- _Requirement_: Below are several entries. Transcribe exactly those lines that fall from the one with "NARA SCHEDULE NO. N1-412-94-5/1" through the one with "Resource Conservation and", end lines included.
--- --- ---
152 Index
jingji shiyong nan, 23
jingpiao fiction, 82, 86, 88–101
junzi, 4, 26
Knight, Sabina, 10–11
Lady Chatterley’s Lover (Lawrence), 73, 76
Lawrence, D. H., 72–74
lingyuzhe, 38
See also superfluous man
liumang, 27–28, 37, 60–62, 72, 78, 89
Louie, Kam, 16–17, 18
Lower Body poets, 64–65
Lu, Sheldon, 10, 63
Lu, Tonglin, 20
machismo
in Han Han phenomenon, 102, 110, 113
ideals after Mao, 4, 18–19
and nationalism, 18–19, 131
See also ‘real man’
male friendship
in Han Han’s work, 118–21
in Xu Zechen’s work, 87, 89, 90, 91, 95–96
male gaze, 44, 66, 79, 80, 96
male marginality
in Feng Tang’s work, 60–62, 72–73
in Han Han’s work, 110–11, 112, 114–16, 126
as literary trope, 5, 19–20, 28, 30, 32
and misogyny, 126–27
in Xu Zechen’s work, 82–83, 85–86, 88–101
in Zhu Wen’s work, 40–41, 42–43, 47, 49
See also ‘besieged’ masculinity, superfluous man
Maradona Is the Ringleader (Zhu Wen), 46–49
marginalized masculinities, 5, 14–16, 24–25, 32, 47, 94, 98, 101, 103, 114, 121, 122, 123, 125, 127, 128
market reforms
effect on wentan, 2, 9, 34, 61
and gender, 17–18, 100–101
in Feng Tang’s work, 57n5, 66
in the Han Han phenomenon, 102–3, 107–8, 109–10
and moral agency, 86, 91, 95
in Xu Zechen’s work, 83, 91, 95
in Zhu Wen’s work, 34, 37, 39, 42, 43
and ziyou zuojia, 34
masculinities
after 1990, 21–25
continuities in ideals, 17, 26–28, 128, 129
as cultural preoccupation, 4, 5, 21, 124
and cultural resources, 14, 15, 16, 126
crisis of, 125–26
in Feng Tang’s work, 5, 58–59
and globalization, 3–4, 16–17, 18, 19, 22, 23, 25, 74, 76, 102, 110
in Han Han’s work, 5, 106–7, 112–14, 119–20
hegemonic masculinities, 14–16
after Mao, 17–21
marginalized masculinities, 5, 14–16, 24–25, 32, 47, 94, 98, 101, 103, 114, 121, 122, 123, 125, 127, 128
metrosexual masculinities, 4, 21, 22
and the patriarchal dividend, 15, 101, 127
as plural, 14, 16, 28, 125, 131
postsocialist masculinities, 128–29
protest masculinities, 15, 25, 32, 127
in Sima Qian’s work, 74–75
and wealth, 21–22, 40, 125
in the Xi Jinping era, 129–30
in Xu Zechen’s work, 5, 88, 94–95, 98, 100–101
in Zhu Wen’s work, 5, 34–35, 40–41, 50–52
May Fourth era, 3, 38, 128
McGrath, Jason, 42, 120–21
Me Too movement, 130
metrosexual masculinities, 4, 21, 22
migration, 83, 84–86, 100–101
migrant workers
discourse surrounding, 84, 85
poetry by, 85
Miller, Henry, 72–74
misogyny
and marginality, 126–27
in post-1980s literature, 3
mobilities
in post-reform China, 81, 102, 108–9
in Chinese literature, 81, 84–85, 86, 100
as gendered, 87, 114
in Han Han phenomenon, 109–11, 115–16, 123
--- --- ---
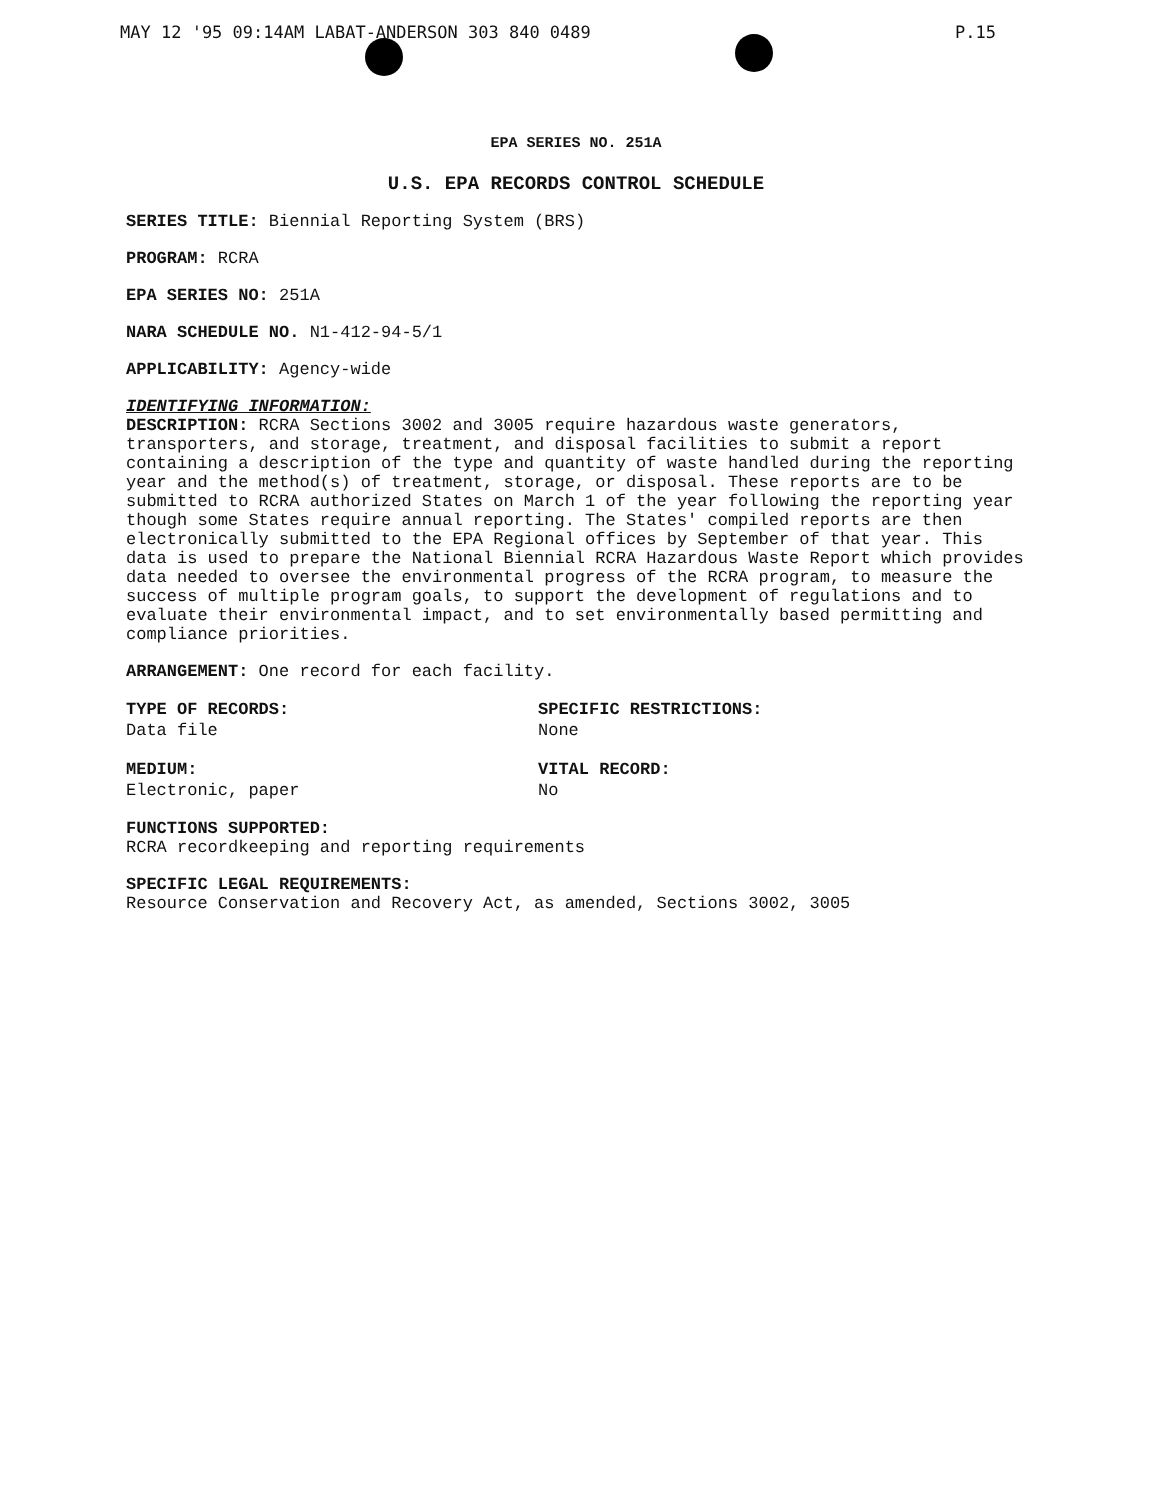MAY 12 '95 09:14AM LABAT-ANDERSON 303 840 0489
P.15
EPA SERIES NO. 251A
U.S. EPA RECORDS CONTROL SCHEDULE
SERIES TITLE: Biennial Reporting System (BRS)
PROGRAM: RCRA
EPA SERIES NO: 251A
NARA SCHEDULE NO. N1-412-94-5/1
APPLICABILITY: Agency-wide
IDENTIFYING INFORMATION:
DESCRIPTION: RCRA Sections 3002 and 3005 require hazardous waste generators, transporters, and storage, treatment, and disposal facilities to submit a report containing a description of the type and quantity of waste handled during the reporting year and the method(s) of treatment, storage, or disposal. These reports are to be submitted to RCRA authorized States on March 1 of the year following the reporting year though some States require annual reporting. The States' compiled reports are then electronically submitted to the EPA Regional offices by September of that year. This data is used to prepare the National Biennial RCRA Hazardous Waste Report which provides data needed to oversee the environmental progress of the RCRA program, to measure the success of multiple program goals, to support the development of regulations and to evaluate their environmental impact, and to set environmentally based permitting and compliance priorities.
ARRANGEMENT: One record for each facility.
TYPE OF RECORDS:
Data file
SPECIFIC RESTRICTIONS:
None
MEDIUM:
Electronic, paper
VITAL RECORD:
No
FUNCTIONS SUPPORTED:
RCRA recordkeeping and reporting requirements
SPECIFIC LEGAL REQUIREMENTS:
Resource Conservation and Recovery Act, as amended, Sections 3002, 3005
--- --- ---
- _Exercise output_:
NARA SCHEDULE NO. N1-412-94-5/1
APPLICABILITY: Agency-wide
IDENTIFYING INFORMATION:
DESCRIPTION: RCRA Sections 3002 and 3005 require hazardous waste generators, transporters, and storage, treatment, and disposal facilities to submit a report containing a description of the type and quantity of waste handled during the reporting year and the method(s) of treatment, storage, or disposal. These reports are to be submitted to RCRA authorized States on March 1 of the year following the reporting year though some States require annual reporting. The States' compiled reports are then electronically submitted to the EPA Regional offices by September of that year. This data is used to prepare the National Biennial RCRA Hazardous Waste Report which provides data needed to oversee the environmental progress of the RCRA program, to measure the success of multiple program goals, to support the development of regulations and to evaluate their environmental impact, and to set environmentally based permitting and compliance priorities.
ARRANGEMENT: One record for each facility.
TYPE OF RECORDS:
Data file
SPECIFIC RESTRICTIONS:
None
MEDIUM:
Electronic, paper
VITAL RECORD:
No
FUNCTIONS SUPPORTED:
RCRA recordkeeping and reporting requirements
SPECIFIC LEGAL REQUIREMENTS:
Resource Conservation and Recovery Act, as amended, Sections 3002, 3005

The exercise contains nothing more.